Probably too late to comment on this post, but if anyone’s reading this far back, they might want to know about “Nebraska.” While not overly about the economy, Alexander Payne’s latest film is permeated by its realities. In “Nebraska,” ordinary life is presented in all its drabness. It is filmed in black and white; is set in unattractive, economically depressed, Midwestern towns; and it depicts the sedentary monotony of many Americans’ lives spent sitting in front of TVs or at dingy bars–lives occasionally peppered with banal conversation or disrupted with bickering or fights. But over the course of two leisurely hours of storytelling, we get to see the extraordinary things ordinary humans will do for those they care about (and some of them even seem to care about all of humanity). The drab backdrop, quiet humor and real-looking people in “Nebraska” may not give us the kind of heroes who break into offices to expose the truth, but it does show us that most of us aren’t wolves. Stripped of the dazzle and flash of “Wolf” and “Hustle,” Nebraska reveals the core of what it means to be human: the need to connect, the compassion we feel for others, and, ultimately, the nobility we sometimes manage to express –despite so often coming across as an unsavory species.

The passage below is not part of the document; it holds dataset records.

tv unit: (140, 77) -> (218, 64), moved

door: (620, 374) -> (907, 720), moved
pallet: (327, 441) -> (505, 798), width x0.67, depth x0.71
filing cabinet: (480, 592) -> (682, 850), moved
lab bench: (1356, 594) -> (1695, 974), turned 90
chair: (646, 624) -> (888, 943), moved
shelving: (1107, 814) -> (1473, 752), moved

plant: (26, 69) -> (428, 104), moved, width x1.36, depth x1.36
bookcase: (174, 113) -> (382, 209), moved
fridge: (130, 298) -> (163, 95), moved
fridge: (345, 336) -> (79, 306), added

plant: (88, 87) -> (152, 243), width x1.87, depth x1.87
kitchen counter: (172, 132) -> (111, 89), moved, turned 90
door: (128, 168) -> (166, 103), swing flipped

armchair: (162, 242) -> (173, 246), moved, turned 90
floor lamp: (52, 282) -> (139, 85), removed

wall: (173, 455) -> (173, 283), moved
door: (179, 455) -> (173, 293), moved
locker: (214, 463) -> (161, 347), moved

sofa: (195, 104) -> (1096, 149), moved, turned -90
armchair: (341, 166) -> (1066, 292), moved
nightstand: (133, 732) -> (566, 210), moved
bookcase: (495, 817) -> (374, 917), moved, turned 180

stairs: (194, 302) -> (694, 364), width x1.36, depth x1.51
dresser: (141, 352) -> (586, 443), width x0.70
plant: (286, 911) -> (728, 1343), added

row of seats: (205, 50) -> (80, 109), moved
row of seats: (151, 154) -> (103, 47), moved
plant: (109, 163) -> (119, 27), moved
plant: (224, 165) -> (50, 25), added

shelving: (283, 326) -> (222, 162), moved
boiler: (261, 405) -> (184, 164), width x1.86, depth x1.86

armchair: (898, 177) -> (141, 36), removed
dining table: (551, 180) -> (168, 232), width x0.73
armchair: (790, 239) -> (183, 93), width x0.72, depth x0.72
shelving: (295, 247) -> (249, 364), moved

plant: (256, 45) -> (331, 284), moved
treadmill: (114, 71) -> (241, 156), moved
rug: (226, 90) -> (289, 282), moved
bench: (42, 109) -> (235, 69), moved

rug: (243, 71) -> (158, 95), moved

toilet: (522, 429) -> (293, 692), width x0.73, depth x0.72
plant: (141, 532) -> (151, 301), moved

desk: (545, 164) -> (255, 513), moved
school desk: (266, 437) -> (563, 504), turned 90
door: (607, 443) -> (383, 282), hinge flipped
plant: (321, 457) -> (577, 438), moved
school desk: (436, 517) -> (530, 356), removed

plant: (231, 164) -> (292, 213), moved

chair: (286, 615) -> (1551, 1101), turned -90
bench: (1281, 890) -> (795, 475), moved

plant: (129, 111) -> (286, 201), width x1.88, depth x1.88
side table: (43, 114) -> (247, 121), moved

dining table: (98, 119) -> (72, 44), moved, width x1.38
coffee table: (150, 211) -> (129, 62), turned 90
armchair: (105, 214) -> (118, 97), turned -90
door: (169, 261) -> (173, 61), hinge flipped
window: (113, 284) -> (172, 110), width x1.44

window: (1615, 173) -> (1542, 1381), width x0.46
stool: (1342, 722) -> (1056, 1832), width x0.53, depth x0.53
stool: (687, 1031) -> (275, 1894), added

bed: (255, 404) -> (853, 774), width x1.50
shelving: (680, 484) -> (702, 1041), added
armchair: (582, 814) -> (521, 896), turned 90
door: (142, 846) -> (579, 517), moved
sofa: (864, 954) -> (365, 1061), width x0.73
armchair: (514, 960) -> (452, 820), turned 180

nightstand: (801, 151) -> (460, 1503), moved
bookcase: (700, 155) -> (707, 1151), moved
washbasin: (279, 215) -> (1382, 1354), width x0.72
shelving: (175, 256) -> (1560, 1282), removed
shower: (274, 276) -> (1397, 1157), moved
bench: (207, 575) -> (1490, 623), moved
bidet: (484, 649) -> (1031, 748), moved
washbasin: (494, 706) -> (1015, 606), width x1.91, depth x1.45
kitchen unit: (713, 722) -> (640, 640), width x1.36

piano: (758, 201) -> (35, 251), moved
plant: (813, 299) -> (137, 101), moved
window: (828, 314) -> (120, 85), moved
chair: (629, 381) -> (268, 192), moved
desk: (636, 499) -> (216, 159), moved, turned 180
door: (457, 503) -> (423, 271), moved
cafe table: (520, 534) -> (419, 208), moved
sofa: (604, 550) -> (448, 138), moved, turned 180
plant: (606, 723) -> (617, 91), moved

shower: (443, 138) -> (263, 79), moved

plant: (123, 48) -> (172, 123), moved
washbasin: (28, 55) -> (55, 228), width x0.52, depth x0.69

I think something that’s missing from this critique is the fact that stories of the down-trodden or desperate are always the ones that do well because we either identify with the plight of those characters or because peeking behind the scenes at someone else’s misfortune makes us feel better about ourselves. This is nothing new. I would be remiss if I didn’t mention that perhaps the reason why a so-called “heart warmer” like Saving Mr. Banks didn’t do as well is because these vacuous Disney productions aren’t interesting to most. I think lumping all of these movies into the same category is about as useful as comparing the show ‘Girls’ to ‘SpongeBob Squarepants’. Yes, both are aired on television but that’s where the similarities stop. I did not at all enjoy The Wolf of Wallstreet due to it’s deplorable, unrelatable characters while American Hustle was entertaining and even though I myself have not participated in any sort of grift, the characters were likeable and the storyline interesting – great film.